The major U.S. indices overcame early weakness last week to post across-the-board gains. The advance was led by the tech-heavy Nasdaq 100, which gained 2.9%, although the market-leading index is still down 7.3% for 2016.
The rebound followed a successful test of underlying support at 1,821 in the benchmark S&P 500, which I discussed in last week's Market Outlook. This is an important intermediate-term decision point for the broader market. From here a new one- or two-quarter advance should begin if the current decline is just a correction within a larger bull market. But I am not yet convinced this is the case.
From a sector standpoint, last week's rally was led by technology, which gained 2.6%. However, a look under the hood via Asbury Research's investor asset flows-based metric shows the percentage of sector bet-related assets being invested in technology has actually been contracting since December. So, unless this quickly changes to a trend of expansion, the recent sector outperformance is likely to be short lived.
Keep Support Must Hold Or Watch Out Below
The chart below shows the S&P 500 testing and holding underlying support at 1,821 on Wednesday. It then rebounded by 5.2% to finish the week at 1,907. As you can see, 1,821 is the October 2014 low. It is also the place from which the 2009 uptrend should resume if it is still healthy and intact.
But on the other hand, a sustained breakdown below 1,821 would clear the way for a deeper decline to 1,738, which represents the February 2014 low and the March 2009 uptrend line. A fall to that level would represent a 19% correction from the index's all-time high, made in May.
Key A Close Eye On Investor Fear Gauges
One sign that a sustainable bottom may be in place at last week's lows is the CBOE Put/Call Ratio. As the name implies, this metric measures put volume relative to call volume and is an indicator of the level of investor fear.
The ratio is currently hovering at a historic bearish extreme. Similar readings have coincided with every near-term bottom in the S&P 500 during the past year.
Unless we have entered a bear market, this metric suggests that 1,821 should continue to hold as underlying support and become the starting point for the next meaningful advance.
The Volatility S&P 500 (VIX), shown on the chart below, is another way to gauge investor fear. It measures the market's expectation of 30-day volatility.
Over the past several years, moves in the VIX above its 50-day moving average, indicating a significant level of investor fear, have coincided with declines in the S&P 500.
I am watching for a sustained decline in the VIX below its 50-day moving average, now at 19.38, to help confirm last week's rebound from 1,821 support is sustainable. Until then, the broader market remains vulnerable to a deeper decline.
Gold Still Has Upside Potential
In the Dec. 28 Market Outlook, I said it was time to start paying attention to gold because I saw the first signs of positive investor asset inflows into the SPDR Gold Shares (NYSE: GLD).
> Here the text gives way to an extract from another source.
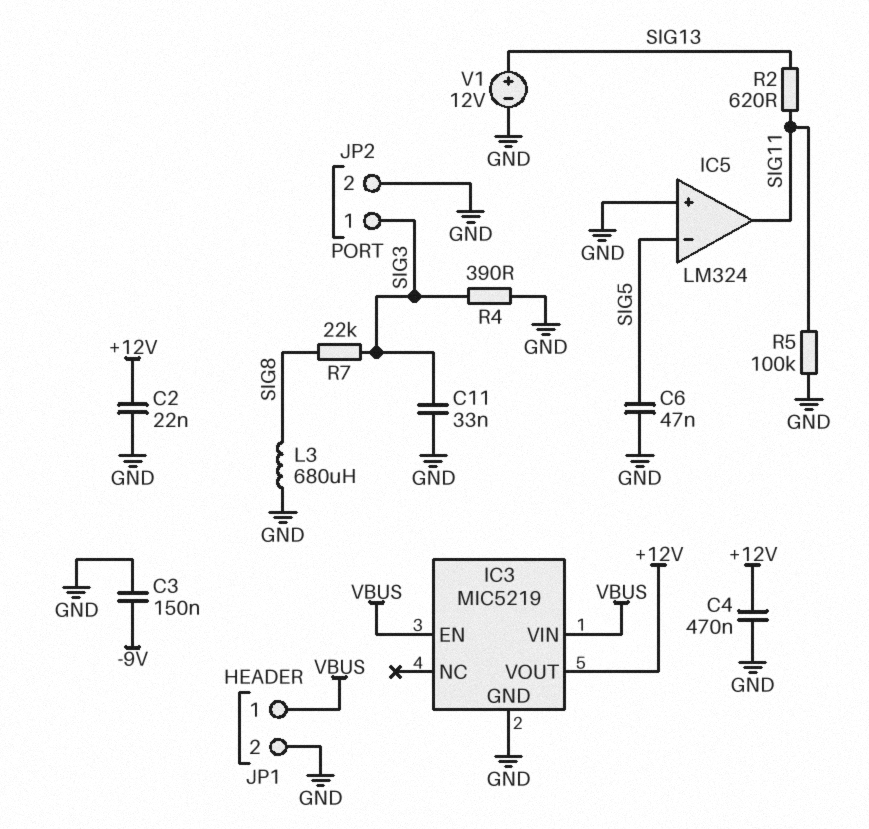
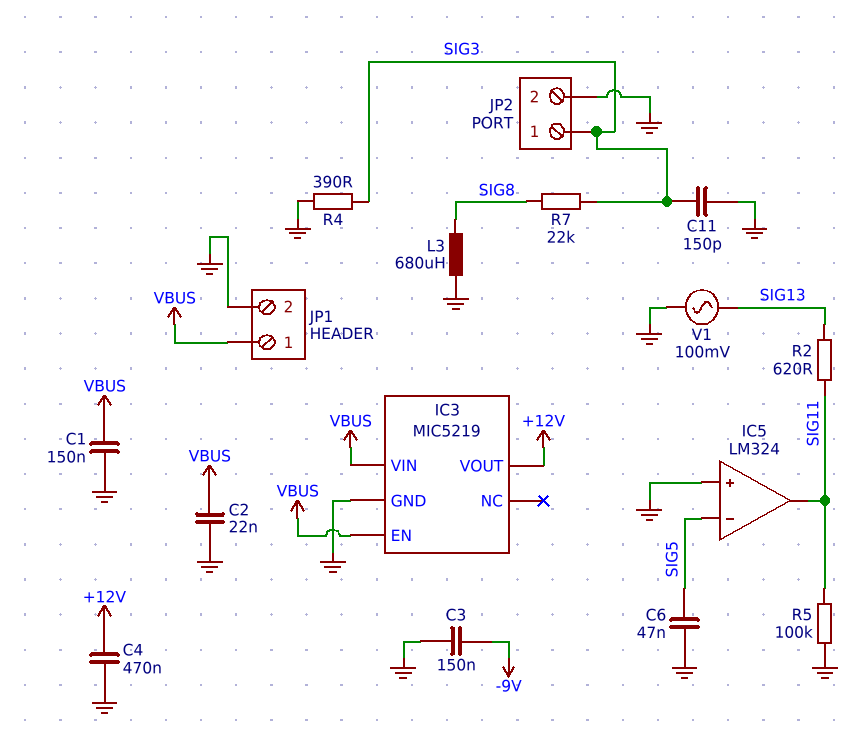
C1: none -> 150nF (GND, VBUS)
C2: 22nF (+12V, GND) -> 22nF (GND, VBUS)
C11: 33nF (GND, SIG3) -> 150pF (GND, SIG3)
V1: 12V (plus SIG13, minus GND) -> AC 100mV (GND, SIG13)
Since then, GLD is up nearly 2% while asset flows have continued to expand.
Total net assets invested in GLD have been above their 21-day moving average since mid-December, indicating a monthly trend of expansion like the one that fueled the September-to-October advance.
As long as this monthly trend of asset expansion continues, I expect this rally to eventually result in another test of GLD's 200-day moving average at $108.79. The 200-day is a widely watched major trend proxy that has closely defined the bear market in the ETF since February 2013. A sustained rise above the moving average would be necessary to indicate a bullish trend change rather than just another bullish correction in a three-year bear market.
Putting It All Together
Underlying support in the S&P 500 at 1,821, which was tested and held last week, is an important decision point for the broader market. This is likely where an intermediate-term advance should begin if the current decline from the November highs is just a correction in a bull market.
A sustained move below 19.38 in the VIX this week would be seen as supporting evidence that this is the case. However, a move above that level and a sustained decline below 1,821 in the S&P 500 would warn that stocks are in the midst of a bear market.